ABOUT THIS TASK: Copy each of the records below line for line, with no changes.

Stored data:
---

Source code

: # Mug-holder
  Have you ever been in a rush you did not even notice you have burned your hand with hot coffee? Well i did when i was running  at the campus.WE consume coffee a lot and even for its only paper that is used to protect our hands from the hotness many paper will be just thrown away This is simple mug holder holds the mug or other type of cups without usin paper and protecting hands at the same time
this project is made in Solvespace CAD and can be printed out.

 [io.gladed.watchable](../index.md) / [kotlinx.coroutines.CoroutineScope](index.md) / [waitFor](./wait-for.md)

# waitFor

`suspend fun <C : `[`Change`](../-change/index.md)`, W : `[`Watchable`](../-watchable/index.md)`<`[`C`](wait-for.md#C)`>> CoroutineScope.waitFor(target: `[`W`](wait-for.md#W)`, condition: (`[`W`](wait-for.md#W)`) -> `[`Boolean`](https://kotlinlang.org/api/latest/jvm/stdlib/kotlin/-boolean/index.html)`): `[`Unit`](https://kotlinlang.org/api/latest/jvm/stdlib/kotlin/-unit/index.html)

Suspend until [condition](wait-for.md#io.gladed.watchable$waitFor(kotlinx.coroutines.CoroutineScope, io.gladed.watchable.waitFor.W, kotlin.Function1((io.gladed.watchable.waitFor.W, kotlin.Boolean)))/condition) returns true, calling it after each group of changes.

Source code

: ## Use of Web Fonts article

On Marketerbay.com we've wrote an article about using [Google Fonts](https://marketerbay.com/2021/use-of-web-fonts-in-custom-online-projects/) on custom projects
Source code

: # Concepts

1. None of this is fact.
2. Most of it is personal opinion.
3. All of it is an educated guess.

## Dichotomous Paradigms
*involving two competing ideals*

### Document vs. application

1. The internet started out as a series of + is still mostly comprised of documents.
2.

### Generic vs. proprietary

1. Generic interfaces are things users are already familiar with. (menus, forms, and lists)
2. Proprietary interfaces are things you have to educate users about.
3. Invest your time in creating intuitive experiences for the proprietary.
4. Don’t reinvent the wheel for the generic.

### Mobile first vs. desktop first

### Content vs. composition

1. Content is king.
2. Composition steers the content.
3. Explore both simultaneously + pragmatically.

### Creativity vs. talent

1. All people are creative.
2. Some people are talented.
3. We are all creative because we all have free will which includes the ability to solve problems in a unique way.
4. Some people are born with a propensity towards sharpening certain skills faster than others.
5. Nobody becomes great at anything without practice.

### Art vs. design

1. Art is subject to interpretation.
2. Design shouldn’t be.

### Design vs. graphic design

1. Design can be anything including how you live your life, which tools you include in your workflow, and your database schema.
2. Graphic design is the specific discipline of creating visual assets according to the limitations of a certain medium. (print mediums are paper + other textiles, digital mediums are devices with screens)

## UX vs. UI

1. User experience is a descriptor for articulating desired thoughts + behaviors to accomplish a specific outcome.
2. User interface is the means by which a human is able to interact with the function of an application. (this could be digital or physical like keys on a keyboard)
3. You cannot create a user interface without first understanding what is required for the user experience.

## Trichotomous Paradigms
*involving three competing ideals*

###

---

REPLY TO THE TASK:
Source code

: # Mug-holder
  Have you ever been in a rush you did not even notice you have burned your hand with hot coffee? Well i did when i was running  at the campus.WE consume coffee a lot and even for its only paper that is used to protect our hands from the hotness many paper will be just thrown away This is simple mug holder holds the mug or other type of cups without usin paper and protecting hands at the same time
this project is made in Solvespace CAD and can be printed out.

 [io.gladed.watchable](../index.md) / [kotlinx.coroutines.CoroutineScope](index.md) / [waitFor](./wait-for.md)

# waitFor

`suspend fun <C : `[`Change`](../-change/index.md)`, W : `[`Watchable`](../-watchable/index.md)`<`[`C`](wait-for.md#C)`>> CoroutineScope.waitFor(target: `[`W`](wait-for.md#W)`, condition: (`[`W`](wait-for.md#W)`) -> `[`Boolean`](https://kotlinlang.org/api/latest/jvm/stdlib/kotlin/-boolean/index.html)`): `[`Unit`](https://kotlinlang.org/api/latest/jvm/stdlib/kotlin/-unit/index.html)

Suspend until [condition](wait-for.md#io.gladed.watchable$waitFor(kotlinx.coroutines.CoroutineScope, io.gladed.watchable.waitFor.W, kotlin.Function1((io.gladed.watchable.waitFor.W, kotlin.Boolean)))/condition) returns true, calling it after each group of changes.

Source code

: ## Use of Web Fonts article

On Marketerbay.com we've wrote an article about using [Google Fonts](https://marketerbay.com/2021/use-of-web-fonts-in-custom-online-projects/) on custom projects
Source code

: # Concepts

1. None of this is fact.
2. Most of it is personal opinion.
3. All of it is an educated guess.

## Dichotomous Paradigms
*involving two competing ideals*

### Document vs. application

1. The internet started out as a series of + is still mostly comprised of documents.
2.

### Generic vs. proprietary

1. Generic interfaces are things users are already familiar with. (menus, forms, and lists)
2. Proprietary interfaces are things you have to educate users about.
3. Invest your time in creating intuitive experiences for the proprietary.
4. Don’t reinvent the wheel for the generic.

### Mobile first vs. desktop first

### Content vs. composition

1. Content is king.
2. Composition steers the content.
3. Explore both simultaneously + pragmatically.

### Creativity vs. talent

1. All people are creative.
2. Some people are talented.
3. We are all creative because we all have free will which includes the ability to solve problems in a unique way.
4. Some people are born with a propensity towards sharpening certain skills faster than others.
5. Nobody becomes great at anything without practice.

### Art vs. design

1. Art is subject to interpretation.
2. Design shouldn’t be.

### Design vs. graphic design

1. Design can be anything including how you live your life, which tools you include in your workflow, and your database schema.
2. Graphic design is the specific discipline of creating visual assets according to the limitations of a certain medium. (print mediums are paper + other textiles, digital mediums are devices with screens)

## UX vs. UI

1. User experience is a descriptor for articulating desired thoughts + behaviors to accomplish a specific outcome.
2. User interface is the means by which a human is able to interact with the function of an application. (this could be digital or physical like keys on a keyboard)
3. You cannot create a user interface without first understanding what is required for the user experience.

## Trichotomous Paradigms
*involving three competing ideals*

###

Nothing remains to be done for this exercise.